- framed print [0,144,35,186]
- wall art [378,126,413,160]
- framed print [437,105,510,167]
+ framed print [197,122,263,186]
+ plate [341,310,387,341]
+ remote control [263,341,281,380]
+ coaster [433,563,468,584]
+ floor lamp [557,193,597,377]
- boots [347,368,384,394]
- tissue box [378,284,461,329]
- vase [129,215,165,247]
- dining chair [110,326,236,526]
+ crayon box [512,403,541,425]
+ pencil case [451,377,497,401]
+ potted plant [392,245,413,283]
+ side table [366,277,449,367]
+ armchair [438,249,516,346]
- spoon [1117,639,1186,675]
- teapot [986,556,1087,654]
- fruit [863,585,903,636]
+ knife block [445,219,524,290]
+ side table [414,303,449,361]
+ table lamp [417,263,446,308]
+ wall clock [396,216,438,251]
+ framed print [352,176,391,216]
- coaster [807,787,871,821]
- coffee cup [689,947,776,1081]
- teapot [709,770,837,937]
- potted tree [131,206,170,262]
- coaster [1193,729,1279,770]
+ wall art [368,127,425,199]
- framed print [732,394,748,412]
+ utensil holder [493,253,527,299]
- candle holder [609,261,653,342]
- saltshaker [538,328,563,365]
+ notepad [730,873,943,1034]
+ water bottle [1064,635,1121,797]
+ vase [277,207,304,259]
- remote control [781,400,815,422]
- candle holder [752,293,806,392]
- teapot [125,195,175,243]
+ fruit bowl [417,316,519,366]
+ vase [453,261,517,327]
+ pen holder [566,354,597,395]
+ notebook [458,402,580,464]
_____
__WHAT TO PRODUCE__
Please show all lines from the entries that contain the word "teapot".

__EXPECTED ANSWER__
- teapot [986,556,1087,654]
- teapot [709,770,837,937]
- teapot [125,195,175,243]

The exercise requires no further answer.